Later that day, my dad was reading more news and he looked surprised. I walked over and asked, “What?” He said, “Now there are about 100 people in Massachusetts that tested positive for COVID, so there are likely many more people infected than were tested.” Since my dad is an epidemiologist, even though he works at a biotech now, I started to worry more. I knew that the virus wouldn’t affect me because I am in fifth grade and kids aren’t getting too sick from COVID, as I learned from my dad. But I knew it could hurt people I know who are older. Thankfully, nothing happened so far to my family and friends, but I hope nothing bad happens later.
In our fourth week at home, I started online learning. It was really hard because I was not used to it yet. I rarely even had homework online up until that point. I felt like it was hard to stay connected to online learning, while also using a keyboard daily. I was able to keep in touch with my teacher most days through online discussions. After the first week of online learning, it felt easier and not as challenging.
When online learning became reliable without technical difficulties, I learned more news about school closure. My dad told me from an article he read that “Vivianne, I am sorry but school just got cancelled for three more weeks.” When he told me that I was even more saddened than before.
I wasn’t sad all the time, even though it might seem like it. I still had fun with my family while passing the time. For example, my family and I play cornhole, a bean bag tossing game in our front yard, and I am getting better at it each time I play. We are also playing board games, such as Chess, Uno, and Big Boggle. Now, every Friday evening, we have family movie night together. I have also been making lots of drawings and writing a book of my own. So overall, the impact of coronavirus on my family is not too depressing on us, but I am concerned about my other family members, especially my grandma in Michigan.
I started doing better with ways of learning online, and I got into a routine for Zoom. My Zoom usually lasts about 45 minutes or more each time. I was feeling happier that I got to see my classmates and my teacher almost every weekday. We went over our schedule and I got back to work. Sometimes we would talk about how we would hope to go back to school soon, but that was not the case unfortunately.
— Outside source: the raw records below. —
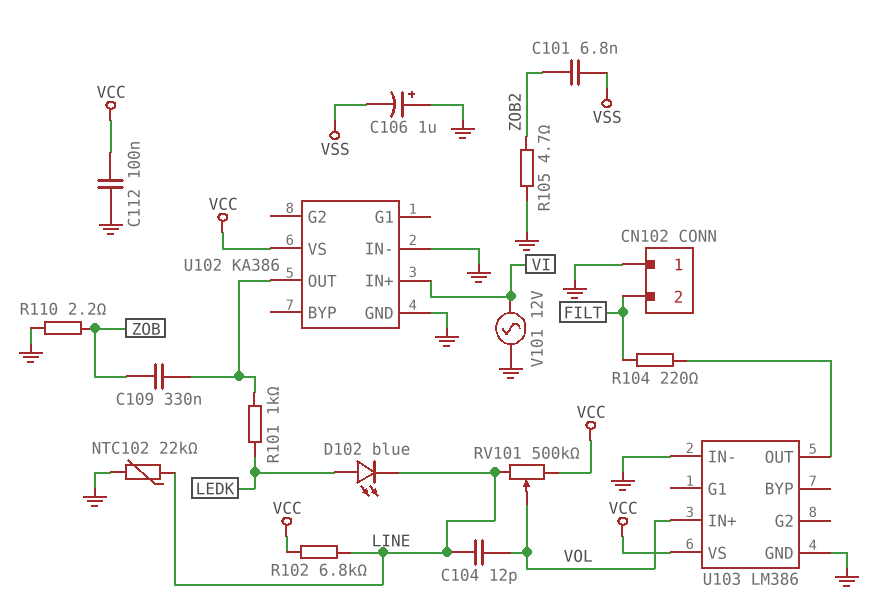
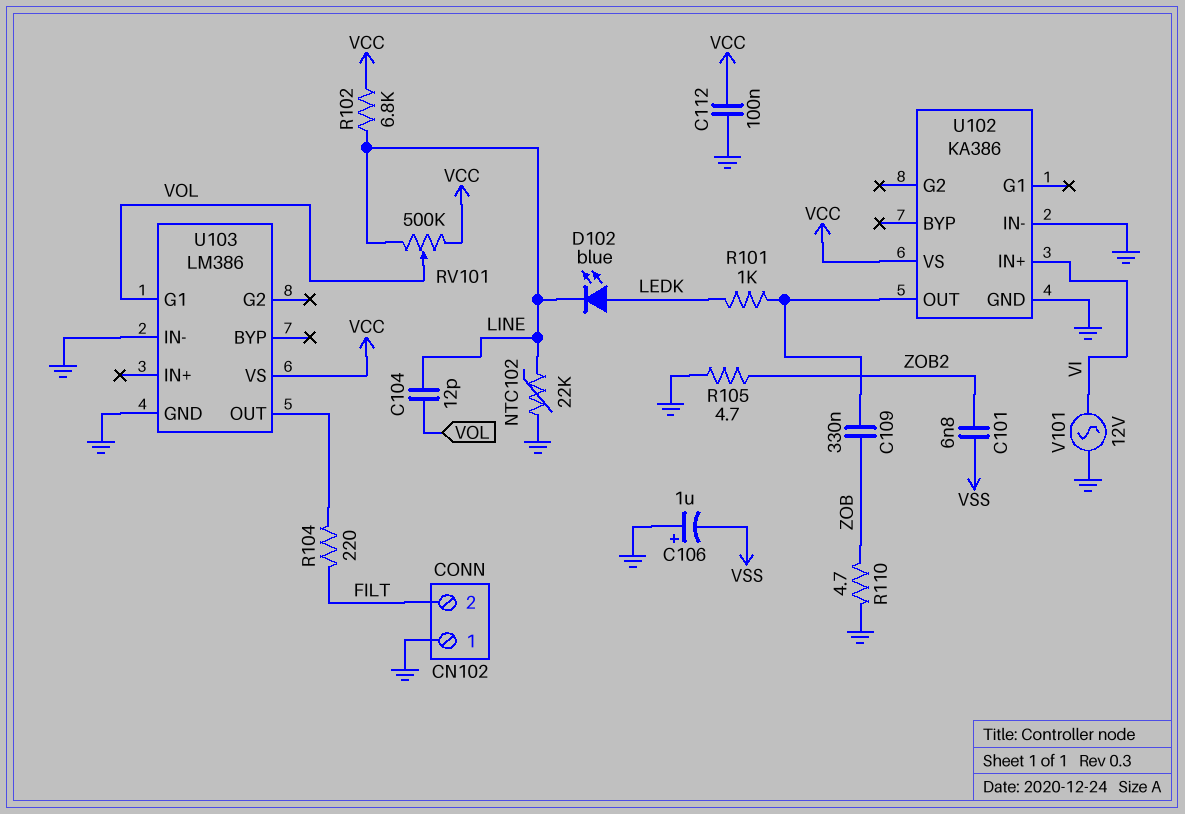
R110: 2.2 (GND, ZOB) -> 4.7 (GND, ZOB)
U103 pin G1: none -> VOL
U103 pin IN+: VOL -> none

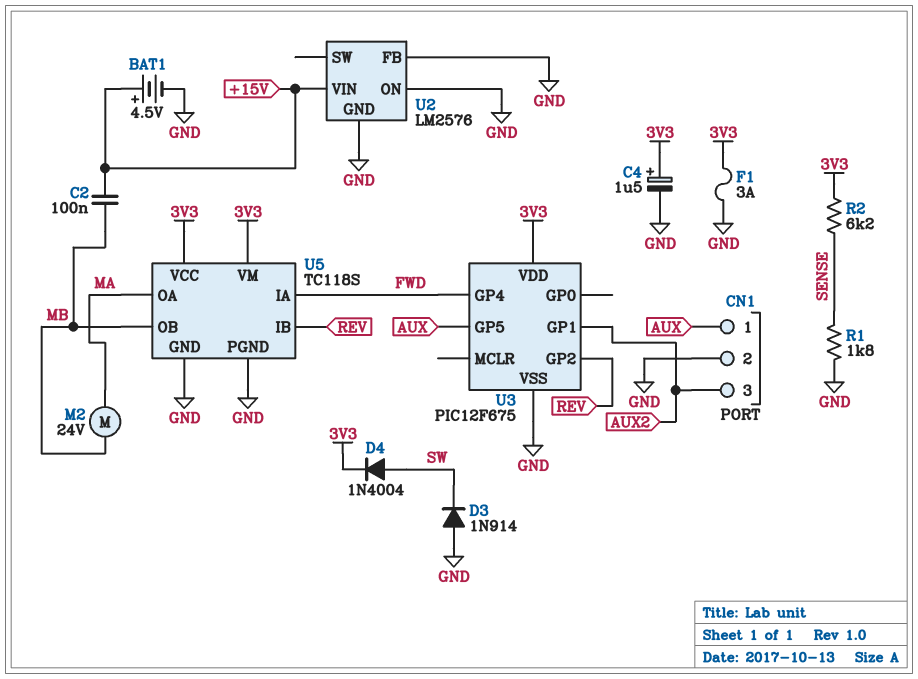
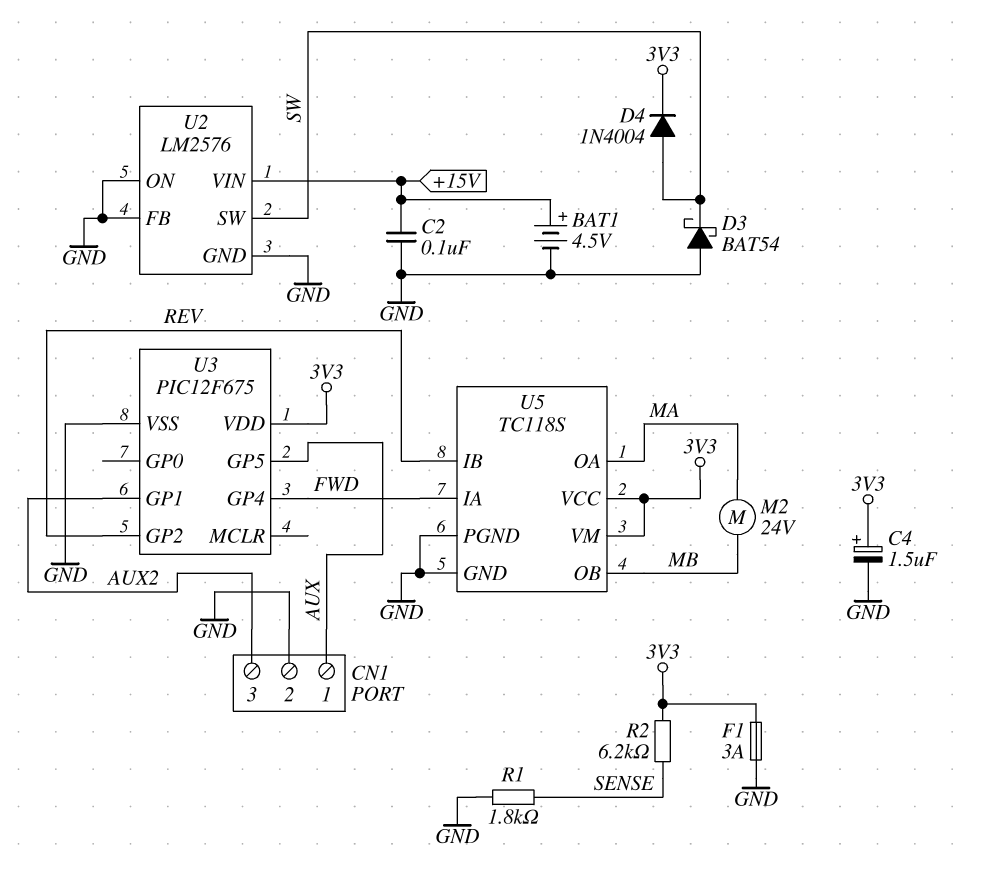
C2: 100nF (+15V, MB) -> 100nF (+15V, GND)
D3: diode 1N914 (A GND, K SW) -> schottky BAT54 (A GND, K SW)
U2 pin SW: none -> SW

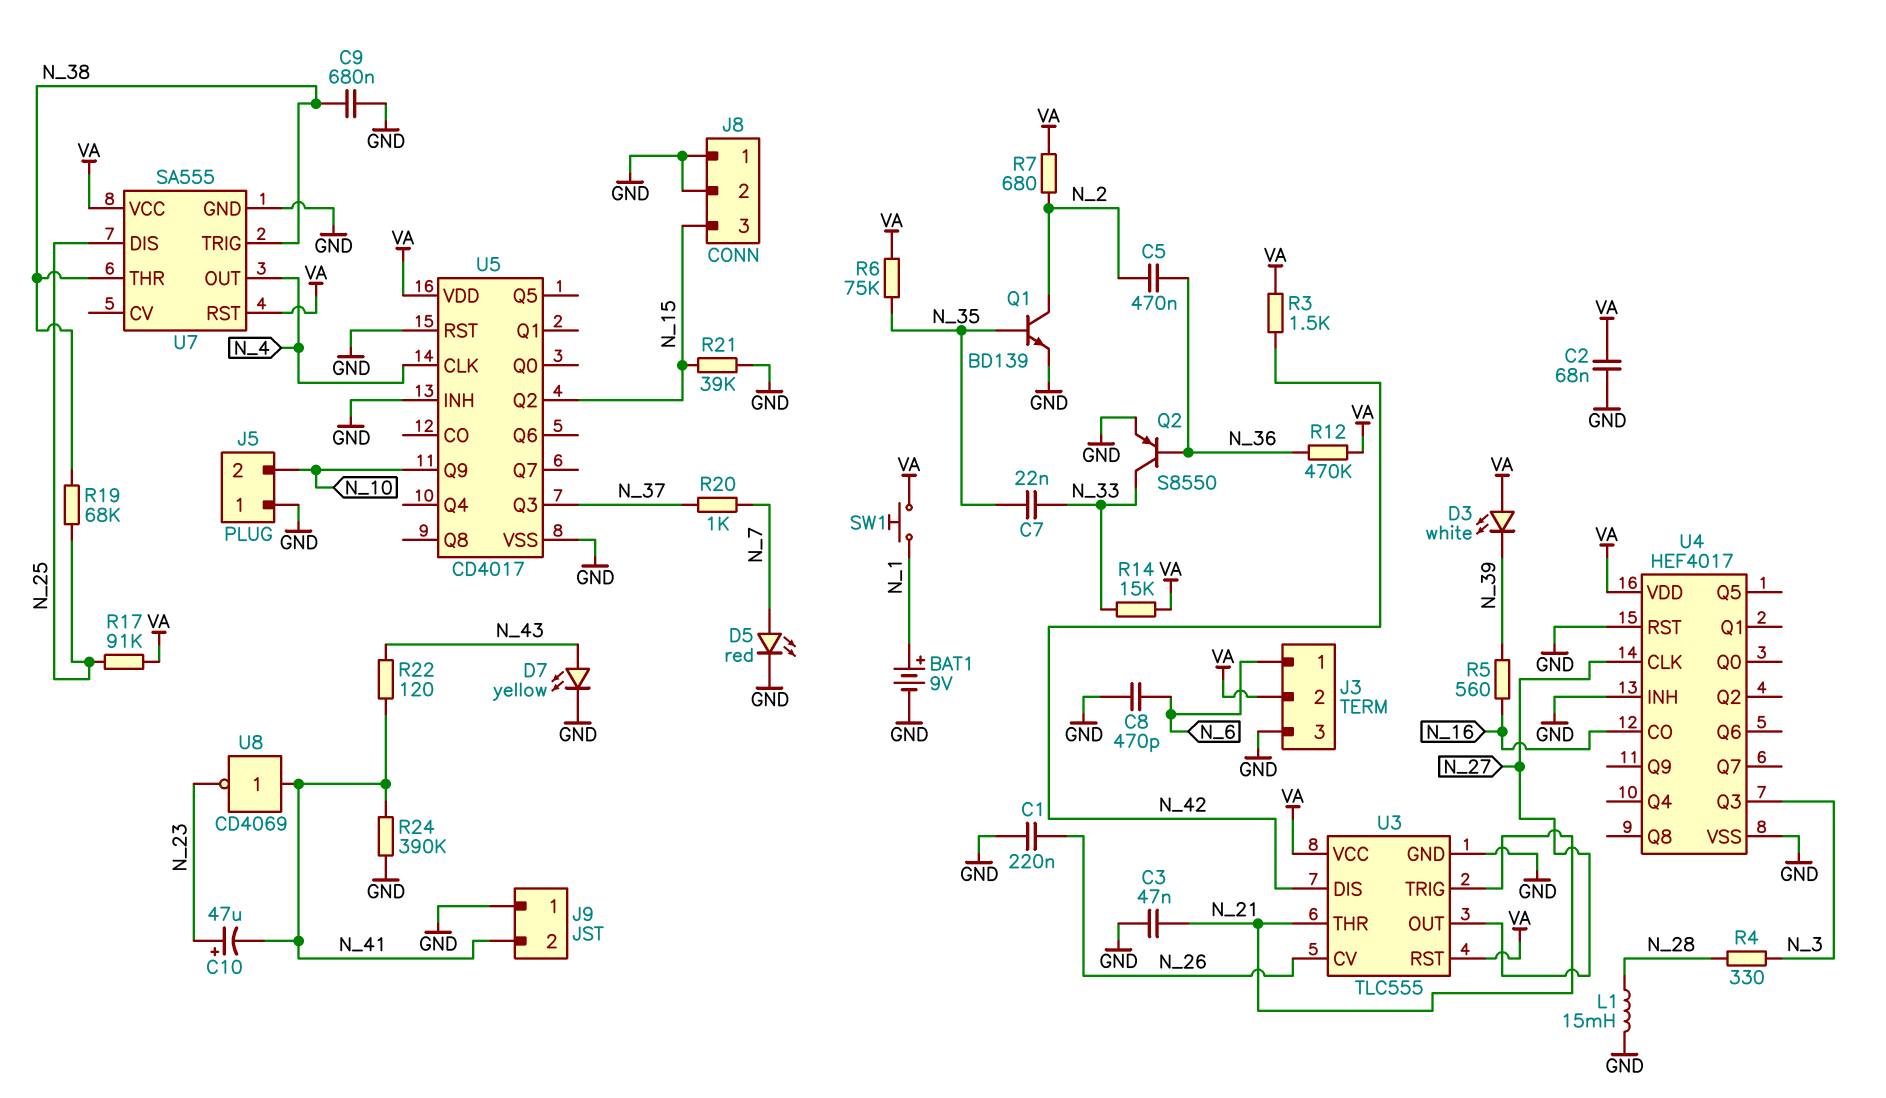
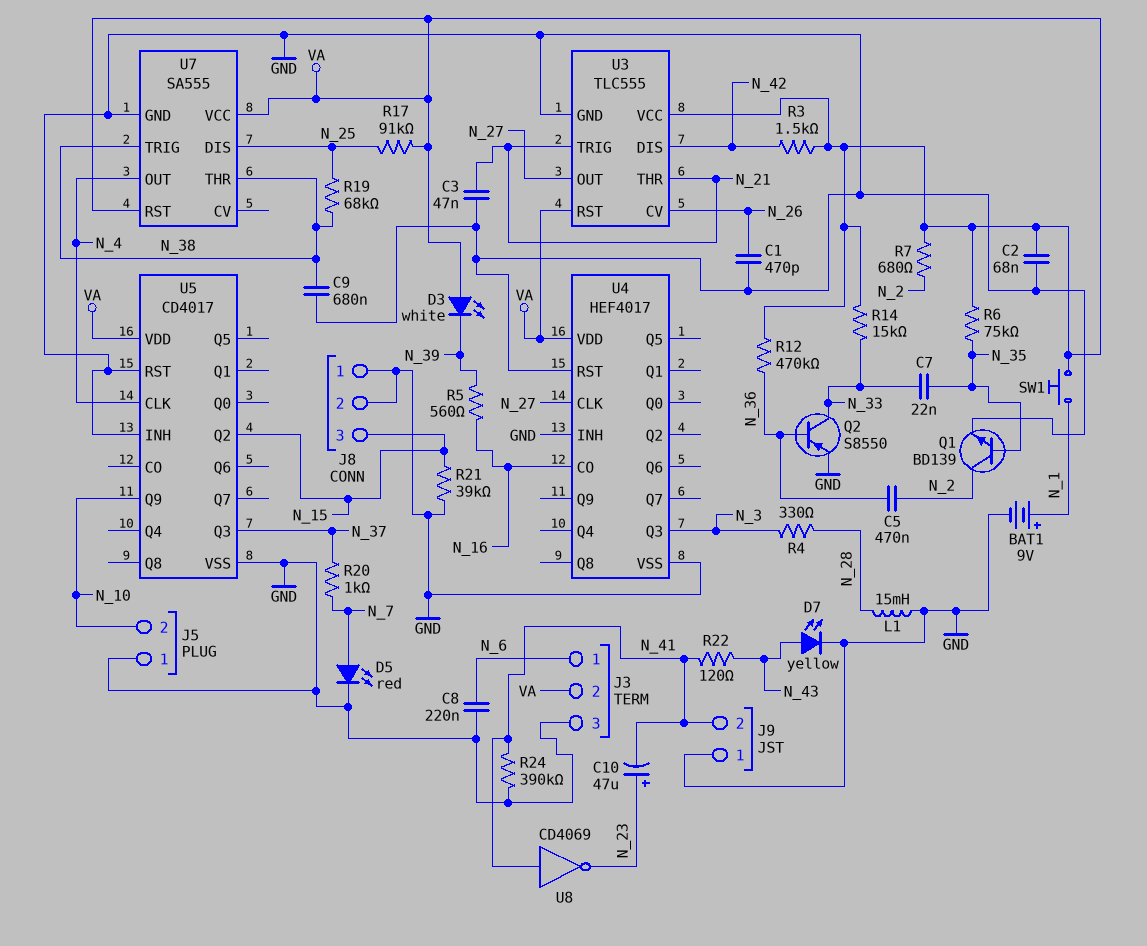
C1: 220nF (GND, N_26) -> 470pF (GND, N_26)
C8: 470pF (GND, N_6) -> 220nF (GND, N_6)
I remember on my best friend’s birthday we surprised her by driving to her house with the words “Happy Birthday” on our car and we sang to her about 10 yards away. That was nice because I haven’t seen her in person in 4 weeks. We were talking about school and then my best friend’s mom’s Apple watch buzzed, and she had gotten a message. She told us then that school was cancelled for the rest of the year! I was shocked, but not too surprised. At least I had learned that with my best friend.
I will admit that I was sad, and I cried when I got home, but school was only cancelled for the safety of others, and I respect that. It was not just school that was closed, but lots of other public buildings and stores were closed, also due to COVID-19. Because of that, I am at home a lot, but I do enjoy going on walks down my street and looking at all the cheerful signs and hearts placed in the windows of houses.
Speaking of hearts, I want to give a big thanks to the health care workers’ working during this time to save others. That is so brave of them to risk getting the virus to help others who already have it! Again, THANK YOU! I also want to give a big thanks to anyone who is working with the public! Mail carriers, delivery people, first responders, and more, THANKS!
I hope this pandemic is over very soon, so we can go back to our lives outside of our homes, especially to my swim team and going to the beach. But for now, let’s all take good care of each other!